You may have noticed that the common theme running through my blogs now, is food. I have been a foodie for a long time and I love good, healthy, nutritious food, but I am reading a couple of books (yes, I have more than one book on the go at a time) about food and our habits around food and they have got me thinking….


Healthy Little Eaters

First book is called “Healthy Little Eaters” by Wal Herring. This is a fabulous book if you have or are ever thinking of having children. In the first chapter I was inspired to confront my own food habits and biases which sparked me on my no-sugar journey.

The premise of the book, thus far, is about our children unconsciously building their own food habits based on what they see and hear us, as parents, doing. We may, as parents, keep hidden in the pantry, foods like chocolate or biscuits that we don’t want to put into our children’s bodies but that we like to indulge in when we think our little ones aren’t looking. This was certainly a habit for me and one that I ceased as I began reading this book. The author explains that even though you think your children don’t notice, they do, and they learn (from this example anyway) that food is to be hidden. Also, there is the issue of double standards – its ok for me, but it’s not ok for you. What exactly is that teaching our children about equality?

But this is what our parents did with us right? Yes, of course. I remember hearing so many times – ‘do what I say, not what I do’. And I remember how it felt too ….


Kid friendly food

Do you guys have an idea of what kid friendly food is? I know I did. I started making a couple of new dishes every week, things that were outside both mine and my husband’s comfort zones, as far as food is concerned, and on these evenings, I would be cooking two meals – one for the adults and one for the kids, because I didn’t think they would like what we were having.

Was I unconsciously letting them know what food they should be eating as children? Perhaps. So now, on those experimental nights, I still cook two meals, but I dish up some of the new meal on their plate too. I still get comments from my eldest about not liking it – even though she hasn’t tried it – but I just reply, ‘ok, I just added it to your plate in case you wanted to try it.’

Doing this, my younger daughter has tried just about every experimental meal and sometimes cleaned her plate of it! I have noticed as well that when my youngest tries something new she is watching my face the whole time she has a mouth full, as if my reaction to her trying it, will somehow help make up her mind on whether she likes it or not. And we all know that that happens! When I screw up my face or have a surprised look, she spits it out. I say it might be hot and she cautiously touches it with her tongue. Even when it gets into her mouth she is still very cautious in eating it.


Why do you eat?

I eat because I am bored. I like sweet stuff when I am bored to give myself a wee boost of energy which quells the boredom and I find interest again with a little boost of sugar. I noticed that my eldest, when she got bored, would head to the cupboard asking…. ‘Mum can I have something sweet?” – Ahhhhh – what have I done?! Have I passed on this habit to her?

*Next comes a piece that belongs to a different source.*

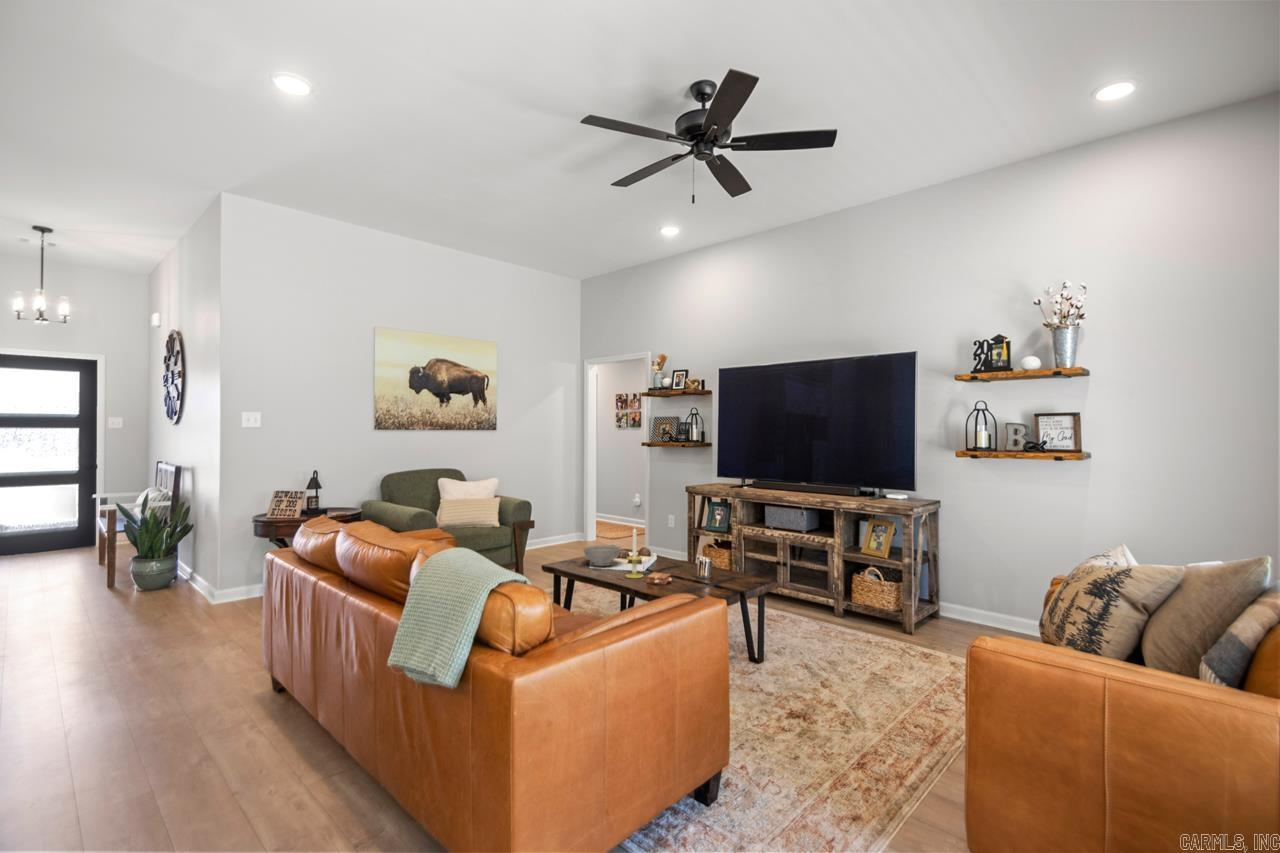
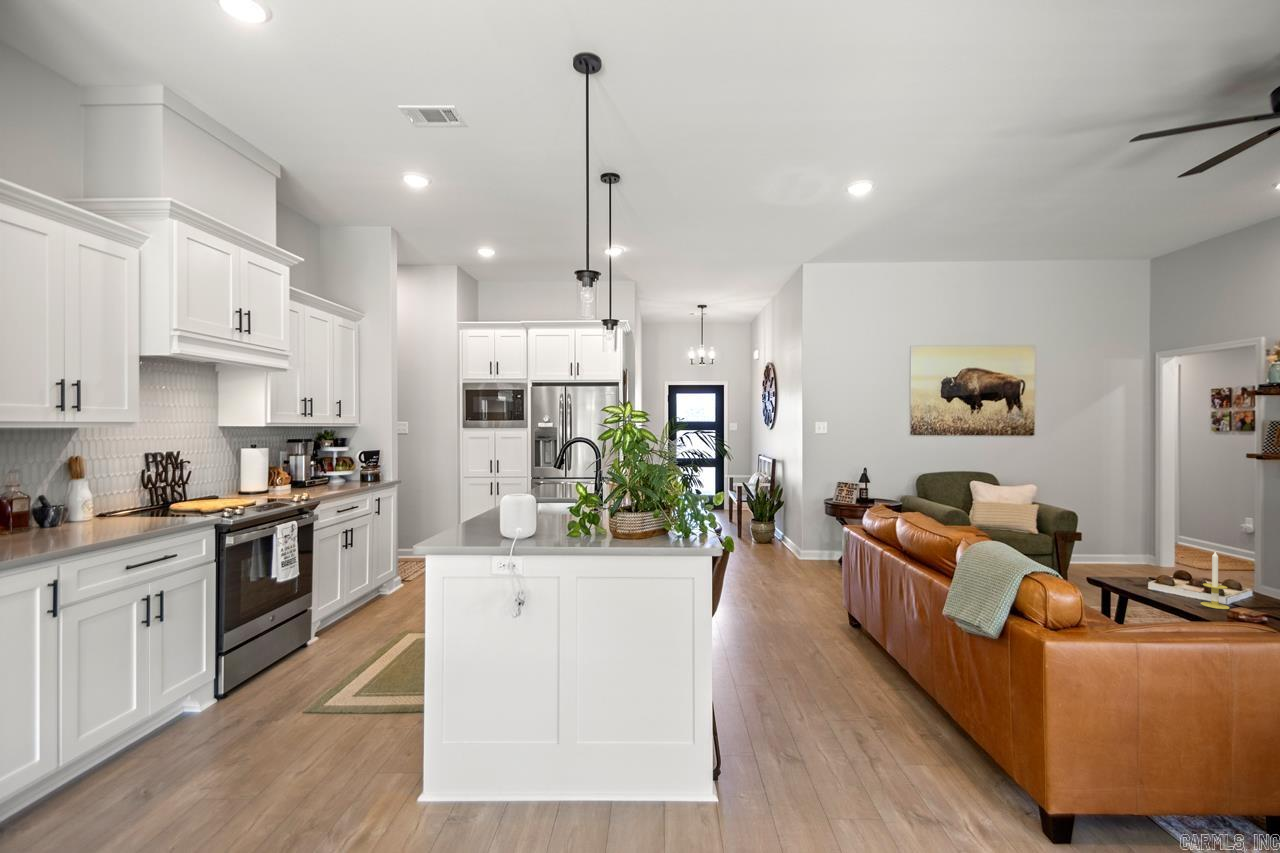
decorative bowl: present [583,545,621,566] -> none [1141,564,1197,589]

Since eliminating sugar from our house and from my diet we no longer have this happen as frequently as it did. I also have the energy and enthusiasm to engage more and do more with the kids which has also helped in curbing the habit I helped her form, and my eldest’s mood has been much more stable.


What do you consider a treat?

Is it a meal you don’t get very often that’s full of flavour or is it a sugary sweet item? I was talking with a friend a while back and she was telling me of a time her son bought some friends home and they wanted a treat after school. She came out with apples. One of them said ‘this isn’t a treat’. So, what is a treat in your home? And is your idea of what a treat is, something that you would actually like to eat as a treat if given the opportunity – i.e. do you actually like the taste of it, OR do you just think you like it because you have been conditioned to like it? (it is deemed a ‘treat’ and when you eat it everyone says ‘ooooo yum!’)


We have the choice to parent consciously if we want to. Conscious parenting is where we remember that we are all essentially one and that we are not perfect so there is no need to try to be. We see our children as our teachers for our own personal growth. We see our children as a being perfect as they are and giving guidance when required (either intuitively or otherwise) whilst also maintaining boundaries that are important to us and our children.


If you are interested in what food habits you are passing onto your children, all you need to do is look at what you do? Herring has included in her book, Action Steps to determine your relationship with food and how this may be passed onto your children – and here they are:

  1. Do you eat a variety of food?
  2. Do you try new foods in front of your children?
  3. Do you have any body issues? If so, how does this influence what you eat?
  4. Are you eating for any other reasons than hunger?
  5. Which emotions (nurture, distraction, comfort, resolve, anxiety, loneliness, boredom or anger) influence your eating?
  6. If you have identified emotions in question four, what are your earliest memories of eating in that way – write with as much detail as possible.


These are a great starting point to gain greater clarity around where you might like to change your relationship with food.


If food in general is a sensitive topic for you but you are interested in this, then perhaps get some guidance from a professional whilst working with your relationship with food.


The other book I’m reading will need to wait for another blog…. Until then, enjoy discovering your relationship with food.